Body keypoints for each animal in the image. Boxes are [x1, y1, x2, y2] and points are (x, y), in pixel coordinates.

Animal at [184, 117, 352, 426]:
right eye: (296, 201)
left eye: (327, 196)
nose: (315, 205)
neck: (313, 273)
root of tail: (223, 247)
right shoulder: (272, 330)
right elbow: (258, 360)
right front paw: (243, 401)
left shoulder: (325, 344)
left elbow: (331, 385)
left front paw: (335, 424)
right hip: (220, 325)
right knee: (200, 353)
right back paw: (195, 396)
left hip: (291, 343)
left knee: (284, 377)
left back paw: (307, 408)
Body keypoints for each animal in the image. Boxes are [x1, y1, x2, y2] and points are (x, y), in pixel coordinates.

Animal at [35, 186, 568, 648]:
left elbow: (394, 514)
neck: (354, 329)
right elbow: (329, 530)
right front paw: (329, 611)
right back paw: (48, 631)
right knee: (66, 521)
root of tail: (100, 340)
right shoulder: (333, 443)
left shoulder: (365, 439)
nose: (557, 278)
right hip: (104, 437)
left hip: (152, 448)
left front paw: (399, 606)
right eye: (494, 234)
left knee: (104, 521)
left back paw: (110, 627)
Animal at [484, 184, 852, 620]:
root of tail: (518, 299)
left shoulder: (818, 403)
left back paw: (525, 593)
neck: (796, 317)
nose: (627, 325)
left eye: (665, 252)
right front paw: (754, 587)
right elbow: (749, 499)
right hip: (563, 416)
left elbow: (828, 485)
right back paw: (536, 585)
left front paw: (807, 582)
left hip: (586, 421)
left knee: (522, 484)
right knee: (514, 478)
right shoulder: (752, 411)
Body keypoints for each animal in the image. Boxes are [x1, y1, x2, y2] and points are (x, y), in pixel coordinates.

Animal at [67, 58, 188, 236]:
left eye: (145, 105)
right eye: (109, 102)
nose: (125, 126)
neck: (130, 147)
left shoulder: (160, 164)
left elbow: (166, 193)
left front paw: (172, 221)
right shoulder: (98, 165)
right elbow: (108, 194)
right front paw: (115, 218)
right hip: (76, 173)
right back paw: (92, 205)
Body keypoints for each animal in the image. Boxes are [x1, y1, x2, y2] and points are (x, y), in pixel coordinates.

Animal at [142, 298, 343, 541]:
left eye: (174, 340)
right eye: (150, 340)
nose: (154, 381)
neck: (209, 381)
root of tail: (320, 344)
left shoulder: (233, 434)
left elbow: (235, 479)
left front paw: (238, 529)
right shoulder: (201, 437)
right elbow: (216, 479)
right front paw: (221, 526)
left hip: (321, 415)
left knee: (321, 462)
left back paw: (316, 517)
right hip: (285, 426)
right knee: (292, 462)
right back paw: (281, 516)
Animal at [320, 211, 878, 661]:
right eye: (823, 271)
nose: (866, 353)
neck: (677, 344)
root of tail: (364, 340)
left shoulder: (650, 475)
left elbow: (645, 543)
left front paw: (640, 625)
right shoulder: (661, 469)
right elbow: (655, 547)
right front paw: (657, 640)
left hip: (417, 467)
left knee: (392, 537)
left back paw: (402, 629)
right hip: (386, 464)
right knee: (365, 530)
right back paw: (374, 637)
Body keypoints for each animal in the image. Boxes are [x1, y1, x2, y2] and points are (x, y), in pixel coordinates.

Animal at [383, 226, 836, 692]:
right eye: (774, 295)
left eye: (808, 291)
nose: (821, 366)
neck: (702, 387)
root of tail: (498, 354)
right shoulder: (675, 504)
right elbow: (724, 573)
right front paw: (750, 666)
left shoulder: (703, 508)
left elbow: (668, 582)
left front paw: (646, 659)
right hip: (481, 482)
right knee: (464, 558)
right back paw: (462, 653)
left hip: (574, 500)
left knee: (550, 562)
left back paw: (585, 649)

▶ [EXERCISE PROMPT]: Every entry above should be given again exactly as shown.

▶ [EXERCISE SOLUTION]:
Body keypoints for each animal in the image. Boxes are [x1, y1, x2, y2] and points are (x, y), in pixel coordinates.

Animal at [184, 117, 352, 426]:
right eye: (296, 201)
left eye: (327, 196)
nose: (315, 205)
neck: (313, 273)
root of tail: (223, 247)
right shoulder: (272, 330)
right elbow: (258, 360)
right front paw: (243, 401)
left shoulder: (325, 344)
left elbow: (331, 385)
left front paw: (335, 424)
right hip: (220, 325)
right knee: (200, 353)
right back paw: (195, 396)
left hip: (291, 343)
left knee: (284, 377)
left back paw: (307, 408)
Body keypoints for each animal in the image. Boxes are [x1, y1, x2, y2] and points are (x, y), in pixel coordinates.

Animal at [35, 186, 568, 648]:
left elbow: (394, 514)
neck: (354, 329)
right elbow: (329, 530)
right front paw: (329, 611)
right back paw: (48, 631)
right knee: (66, 521)
root of tail: (100, 340)
right shoulder: (333, 443)
left shoulder: (365, 439)
nose: (557, 278)
right hip: (104, 437)
left hip: (152, 448)
left front paw: (399, 606)
right eye: (494, 234)
left knee: (104, 521)
left back paw: (110, 627)
Animal at [484, 184, 852, 620]:
root of tail: (518, 299)
left shoulder: (818, 403)
left back paw: (525, 593)
neck: (796, 317)
nose: (627, 325)
left eye: (665, 252)
right front paw: (754, 587)
right elbow: (749, 499)
right hip: (563, 416)
left elbow: (828, 485)
right back paw: (536, 585)
left front paw: (807, 582)
left hip: (586, 421)
left knee: (522, 484)
right knee: (514, 478)
right shoulder: (752, 411)
Body keypoints for each animal in the image. Boxes are [x1, y1, x2, y2] and points are (x, y), in pixel coordinates.

Animal at [67, 58, 188, 236]:
left eye: (145, 105)
right eye: (109, 102)
nose: (125, 126)
neck: (130, 147)
left shoulder: (160, 164)
left elbow: (166, 193)
left front paw: (172, 221)
right shoulder: (98, 165)
right elbow: (108, 194)
right front paw: (115, 218)
right hip: (76, 173)
right back paw: (92, 205)
Body keypoints for each animal in the image. Boxes are [x1, y1, x2, y2] and points are (x, y), in pixel coordinates.

Animal at [142, 298, 343, 541]:
left eye: (174, 340)
right eye: (150, 340)
nose: (154, 381)
neck: (209, 381)
root of tail: (320, 344)
left shoulder: (233, 434)
left elbow: (235, 479)
left front paw: (238, 529)
right shoulder: (201, 437)
right elbow: (216, 479)
right front paw: (221, 526)
left hip: (321, 415)
left knee: (321, 462)
left back paw: (316, 517)
right hip: (285, 426)
right knee: (292, 462)
right back paw: (281, 516)
Animal at [320, 211, 878, 661]:
right eye: (823, 271)
nose: (866, 353)
neck: (677, 344)
root of tail: (364, 340)
left shoulder: (650, 475)
left elbow: (645, 543)
left front paw: (640, 625)
right shoulder: (661, 469)
right elbow: (655, 547)
right front paw: (657, 640)
left hip: (417, 467)
left knee: (392, 537)
left back paw: (402, 629)
right hip: (386, 464)
right knee: (365, 530)
right back paw: (374, 637)
Body keypoints for each animal in the image. Boxes are [x1, y1, x2, y2] and points are (x, y), in pixel coordinates.

Animal at [383, 226, 836, 692]:
right eye: (774, 295)
left eye: (808, 291)
nose: (821, 366)
neck: (702, 387)
root of tail: (498, 354)
right shoulder: (675, 504)
right elbow: (724, 573)
right front paw: (750, 666)
left shoulder: (703, 508)
left elbow: (668, 582)
left front paw: (646, 659)
right hip: (481, 482)
right knee: (464, 558)
right back paw: (462, 653)
left hip: (574, 500)
left knee: (550, 562)
left back paw: (585, 649)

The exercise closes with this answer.